Exact sequence induces exact sequence Consider exact sequence $N\xrightarrow{f} G\xrightarrow{g} Q\rightarrow 0$
Question is to prove that this gives  exact sequence $N/[G,N]\xrightarrow{\bar{f}} G/[G,G]\xrightarrow{\bar{g}} Q/[Q,Q]\rightarrow 0$.
I could see that $N\rightarrow G\rightarrow Q$ induces Morphisms $$N/[G,N]\xrightarrow{\bar{f}} G/[G,G]\xrightarrow{\bar{g}} Q/[Q,Q]$$
and that $\bar{g}$ is surjective...
I also proved that $Im(\bar{f})\subset Ker(\bar{g})$
Only thing that i have  to prove is the other way inclusion.... 
Let $[m]\in G/[G,G]$ such that $\bar{g}[m]=[0]$ i.e., $g(m)\in[Q,Q]$
I am not sure what to do here after... I have to use that $Ker(g)\subset Im(f)$ but i am not very sure how to get an elmenet in $Ker(g)$ with $g(m)\in [Q,Q]$..
Please suggest some hints.... 
This question is from A Course in Homological Algebra by Hilton Stammbach...
It is suggested that i am not supposed to use any homological algebra technique... 
That is the only reason for adding homological algebra tag...
 A: In the following proof I will use that the functor $G \mapsto G/[G,G]$ from groups to abelian groups is left adjoint to the forgetful functor. If $T$ is an abelian group, then
$\hom(Q/[Q,Q],T) \cong \hom(Q,T) \cong \{h \in \hom(G,T) : N \to G \to T \text{ trivial}\}\\ \cong \{h \in \hom(G/[G,G],T) : N \to G \to G/[G,G] \to T \text{ trivial}\}\\ = \{h \in \hom(G/[G,G],T) : N/[G,N] \to G/[G,G] \to T \text{ trivial}\}.$
This shows that $N/[G,N] \to G/[G,G] \to Q/[Q,Q] \to 0$ is a cokernel diagram, i.e. it is exact.
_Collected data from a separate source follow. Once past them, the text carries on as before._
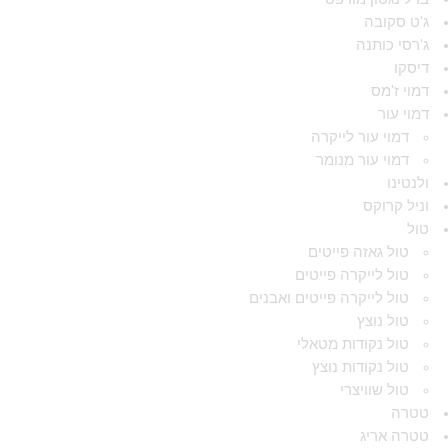
ג'ט סקובה
ג'רסי כותנה
דיסקו
דמוי ז'מס
דמוי עור
דמוי עור לייקרה
דמוי עור מנומר
ולנטינו
וניל קרוקס
טול
טול גאזה פייטים
טול לייקרה פייטים
טול לייקרה פייטים ואבנים
טול נוצץ
טול נקודות מטאלי
טול נקודות נוצץ
טול שוויצרי
טטרה
טטרה אריג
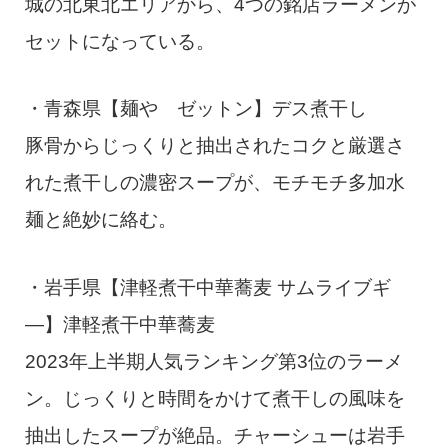
城の北東北エリアから、4つの銘店ラーメンが
セットになっている。
・青森県【麺や ゼットン】デス煮干し
豚骨からじっくりと抽出されたコクと厳選さ
れた煮干しの濃密スープが、モチモチ多加水
麺と絶妙に絡む。
・岩手県【津軽煮干中華蕎麦 サムライブギ
―】津軽煮干中華蕎麦
2023年上半期人気ランキング第3位のラーメ
ン。じっくりと時間をかけて煮干しの風味を
抽出したスープが絶品。チャーシューは岩手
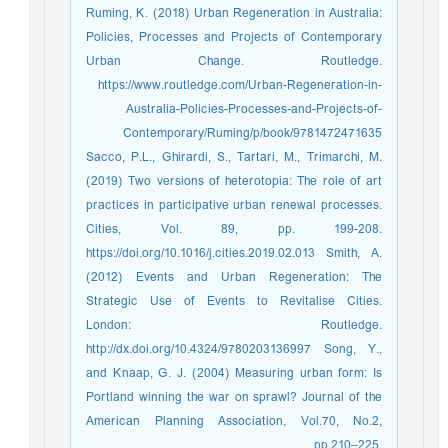
Ruming, K. (2018) Urban Regeneration in Australia:
Policies, Processes and Projects of Contemporary
Urban Change. Routledge.
https://www.routledge.com/Urban-Regeneration-in-
Australia-Policies-Processes-and-Projects-of-
Contemporary/Ruming/p/book/9781472471635
Sacco, P.L., Ghirardi, S., Tartari, M., Trimarchi, M.
(2019) Two versions of heterotopia: The role of art
practices in participative urban renewal processes.
Cities, Vol. 89, pp. 199-208.
https://doi.org/10.1016/j.cities.2019.02.013 Smith, A.
(2012) Events and Urban Regeneration: The
Strategic Use of Events to Revitalise Cities.
London: Routledge.
http://dx.doi.org/10.4324/9780203136997 Song, Y.,
and Knaap, G. J. (2004) Measuring urban form: Is
Portland winning the war on sprawl? Journal of the
American Planning Association, Vol.70, No.2,
pp.210–225.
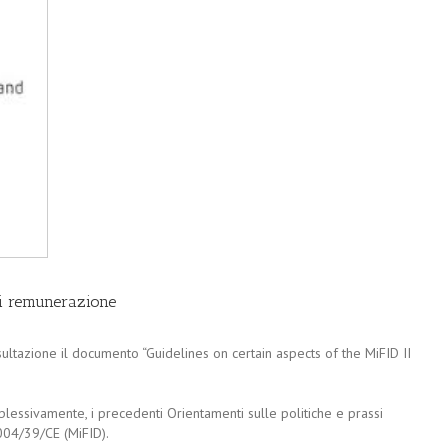
di remunerazione
ultazione il documento “Guidelines on certain aspects of the MiFID II
lessivamente, i precedenti Orientamenti sulle politiche e prassi
2004/39/CE (MiFID).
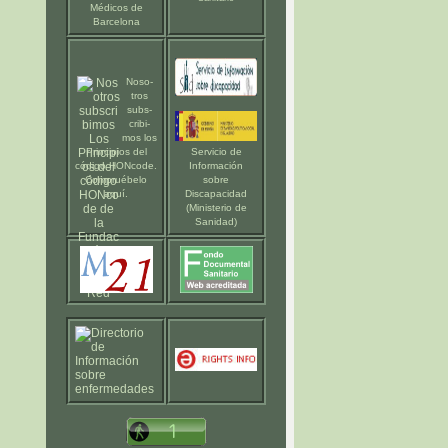
Médicos de
Barcelona
Noso-
tros
subs-
cribi-
mos los
Principios del
Servicio de
código HONcode
.
Información
Compruébelo
sobre
aquí
.
Discapacidad
(Ministerio de
Sanidad)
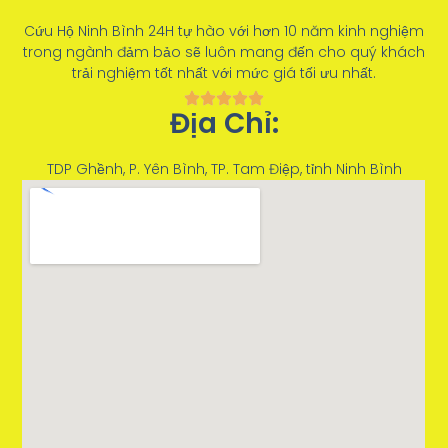
Cứu Hộ Ninh Bình 24H tự hào với hơn 10 năm kinh nghiệm
trong ngành đảm bảo sẽ luôn mang đến cho quý khách
trải nghiệm tốt nhất với mức giá tối ưu nhất.
Địa Chỉ:
TDP Ghềnh, P. Yên Bình, TP. Tam Điệp, tỉnh Ninh Bình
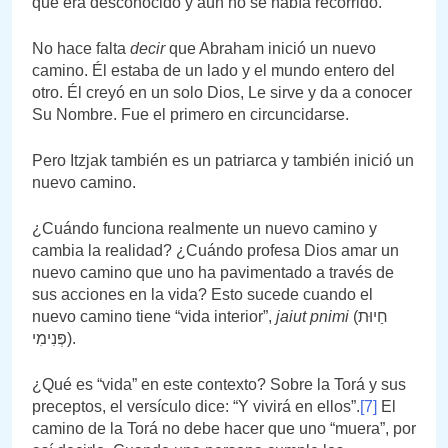
que era desconocido y aún no se había recorrido.
No hace falta
decir
que Abraham inició un nuevo
camino. Él estaba de un lado y el mundo entero del
otro. Él creyó en un solo Dios, Le sirve y da a conocer
Su Nombre. Fue el primero en circuncidarse.
Pero Itzjak también es un patriarca y también inició un
nuevo camino.
¿Cuándo funciona realmente un nuevo camino y
cambia la realidad? ¿Cuándo profesa Dios amar un
nuevo camino que uno ha pavimentado a través de
sus acciones en la vida? Esto sucede cuando el
nuevo camino tiene “vida interior”,
jaiut pnimi
(חַיוּת
פְּנִימִי).
¿Qué es “vida” en este contexto? Sobre la Torá y sus
preceptos, el versículo dice: “Y vivirá en ellos”.
[7]
El
camino de la Torá no debe hacer que uno “muera”, por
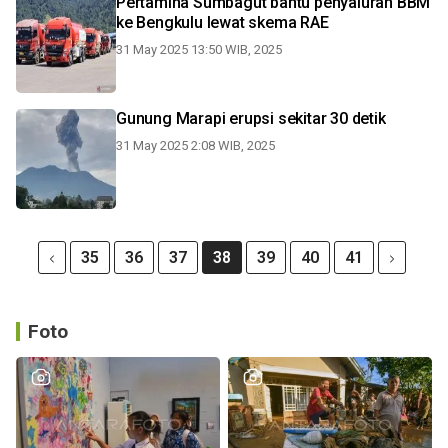
Pertamina Sumbagut bantu penyaluran BBM
ke Bengkulu lewat skema RAE
31 May 2025 13:50 WIB, 2025
Gunung Marapi erupsi sekitar 30 detik
31 May 2025 2:08 WIB, 2025
35
36
37
38
39
40
41
Foto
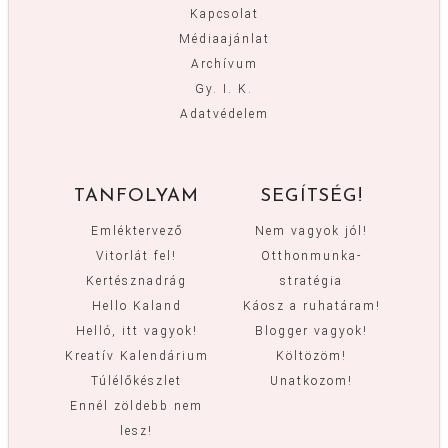
Kapcsolat
Médiaajánlat
Archívum
Gy. I. K.
Adatvédelem
TANFOLYAM
SEGÍTSÉG!
Emléktervező
Nem vagyok jól!
Vitorlát fel!
Otthonmunka-
Kertésznadrág
stratégia
Hello Kaland
Káosz a ruhatáram!
Helló, itt vagyok!
Blogger vagyok!
Kreatív Kalendárium
Költözöm!
Túlélőkészlet
Unatkozom!
Ennél zöldebb nem
lesz!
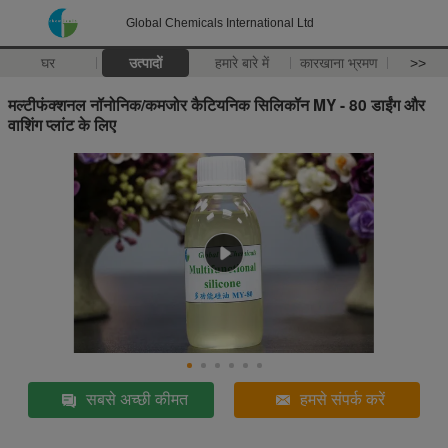
Global Chemicals International Ltd
घर
उत्पादों
हमारे बारे में
कारखाना भ्रमण
>>
मल्टीफंक्शनल नॉनोनिक/कमजोर कैटियनिक सिलिकॉन MY - 80 डाईंग और
वाशिंग प्लांट के लिए
सबसे अच्छी कीमत
हमसे संपर्क करें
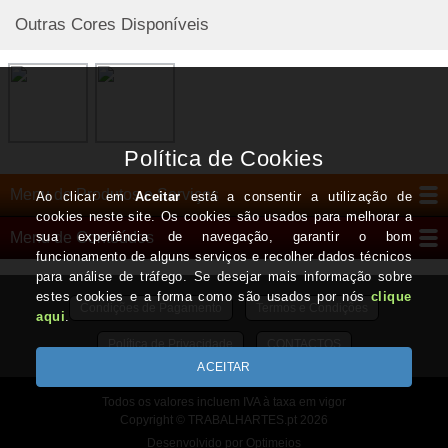
Outras Cores Disponíveis
Menu de Produtos e Serviços
Menu de Conteúdos
Condições de Pagamento
Termos e Condições
Política de Privacidade
CONTACTOS
Todos os valores incluem IVA à taxa em vigor
Copyright © TRABALHARTES.pt 2026
Desenvolvido por Optimeios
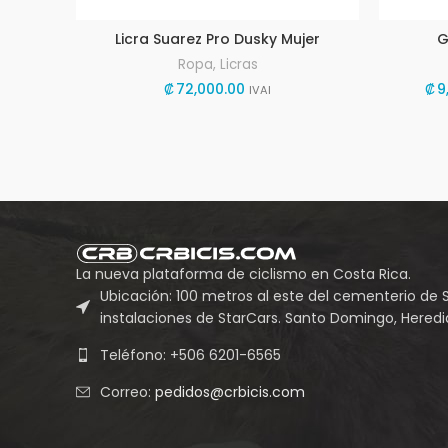
Licra Suarez Pro Dusky Mujer
G
Ropa
,
Licras
₡
72,000.00
₡
9
IVAI
La nueva plataforma de ciclismo en Costa Rica.
Ubicación: 100 metros al este del cementerio de 
instalaciones de StarCars. Santo Domingo, Heredia
Teléfono: +506 6201-6565
Correo:
pedidos@crbicis.com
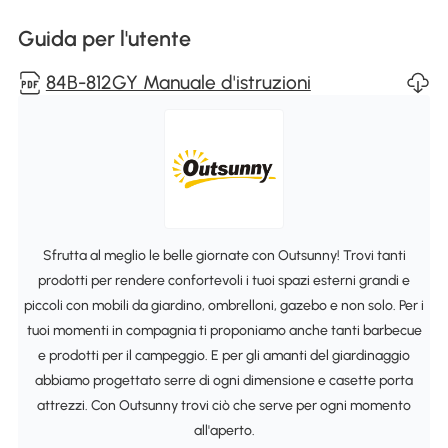
Guida per l'utente
84B-812GY Manuale d'istruzioni
Sfrutta al meglio le belle giornate con Outsunny! Trovi tanti
prodotti per rendere confortevoli i tuoi spazi esterni grandi e
piccoli con mobili da giardino, ombrelloni, gazebo e non solo. Per i
tuoi momenti in compagnia ti proponiamo anche tanti barbecue
e prodotti per il campeggio. E per gli amanti del giardinaggio
abbiamo progettato serre di ogni dimensione e casette porta
attrezzi. Con Outsunny trovi ciò che serve per ogni momento
all'aperto.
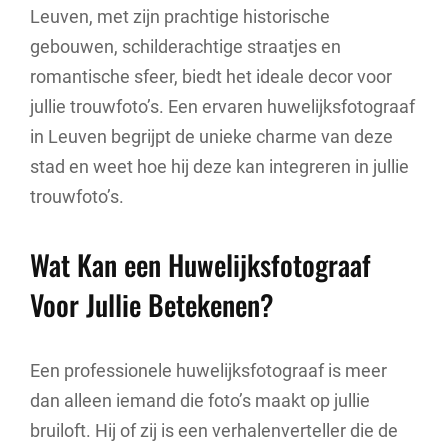
Leuven, met zijn prachtige historische
gebouwen, schilderachtige straatjes en
romantische sfeer, biedt het ideale decor voor
jullie trouwfoto’s. Een ervaren huwelijksfotograaf
in Leuven begrijpt de unieke charme van deze
stad en weet hoe hij deze kan integreren in jullie
trouwfoto’s.
Wat Kan een Huwelijksfotograaf
Voor Jullie Betekenen?
Een professionele huwelijksfotograaf is meer
dan alleen iemand die foto’s maakt op jullie
bruiloft. Hij of zij is een verhalenverteller die de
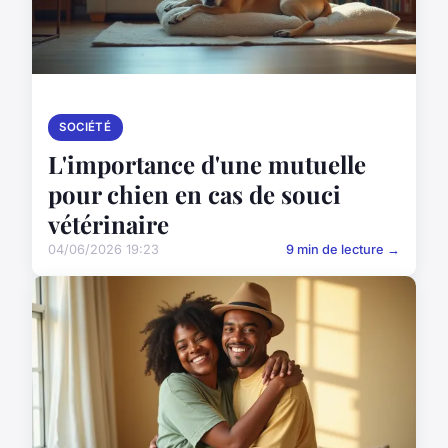
SOCIÉTÉ
L'importance d'une mutuelle
pour chien en cas de souci
vétérinaire
04/06/2026 19:23
9 min de lecture →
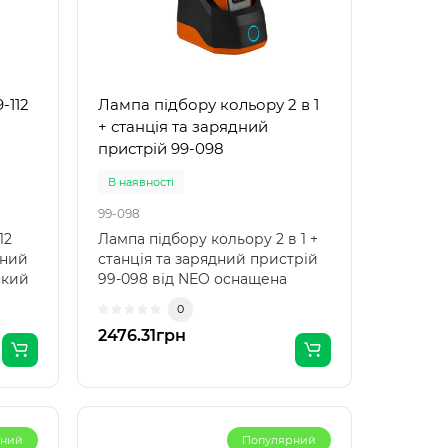
-112
Лампа підбору кольору 2 в 1
+ станція та зарядний
пристрій 99-098
В наявності
99-098
12
Лампа підбору кольору 2 в 1 +
йний
станція та зарядний пристрій
який
99-098 від NEO оснащена
світлодіодом: COB..
0
2476.31грн
рний
Популярний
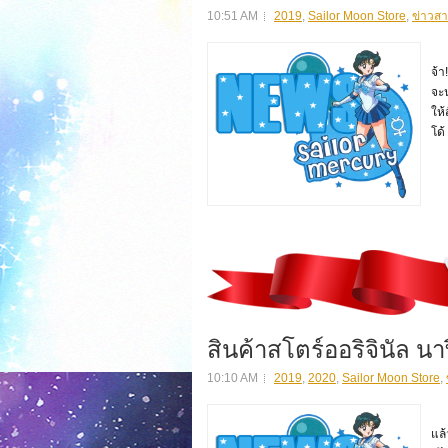
10:51 AM
2019
,
Sailor Moon Store
,
ข่าวสา
สิ
จ้า
จะน
ให้
โด้
สินค้าสโตร์ออริจินัล นา
10:10 AM
2019
,
2020
,
Sailor Moon Store
,
สิ
แล้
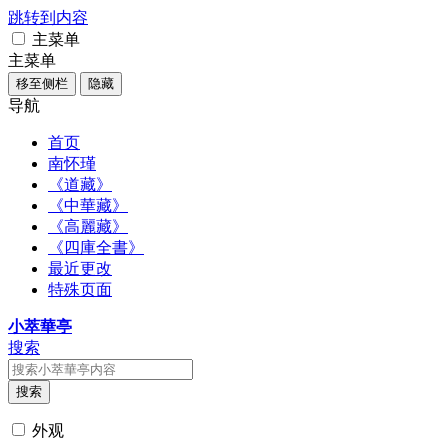
跳转到内容
主菜单
主菜单
移至侧栏
隐藏
导航
首页
南怀瑾
《道藏》
《中華藏》
《高麗藏》
《四庫全書》
最近更改
特殊页面
小萃華亭
搜索
搜索
外观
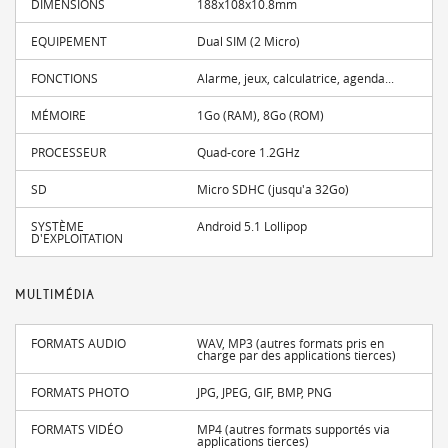
DIMENSIONS
188x108x10.8mm
EQUIPEMENT
Dual SIM (2 Micro)
FONCTIONS
Alarme, jeux, calculatrice, agenda...
MÉMOIRE
1Go (RAM), 8Go (ROM)
PROCESSEUR
Quad-core 1.2GHz
SD
Micro SDHC (jusqu'a 32Go)
SYSTÈME
Android 5.1 Lollipop
D'EXPLOITATION
MULTIMÉDIA
FORMATS AUDIO
WAV, MP3 (autres formats pris en
charge par des applications tierces)
FORMATS PHOTO
JPG, JPEG, GIF, BMP, PNG
FORMATS VIDÉO
MP4 (autres formats supportés via
applications tierces)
You can also prove it using elements - this will lead (as usual when one ignores universal properties) to unnecessary calculations.
If $[x] \in G/[G,G]$ is mapped to $0 \in Q/[G,G]$, this means that $g(x) \in [Q,Q]$, so that we may write $g(x)$ as a product of commutators $p_i q_i p_i^{-1} q_i^{-1}$. Find preimages $y_i \in G$ of $p_i$ and $z_i \in G$ of $q_i$. If $u \in G$ denotes the product of the commutators $y_i z_i y_i^{-1} z_i^{-1}$, then $g(x)=g(u)$, so that there is some $n \in N$ with $x = f(n) u$. Thus, $[x]=[f(n)]$ lies in the image of $N/[G,N] \to G/[G,G]$.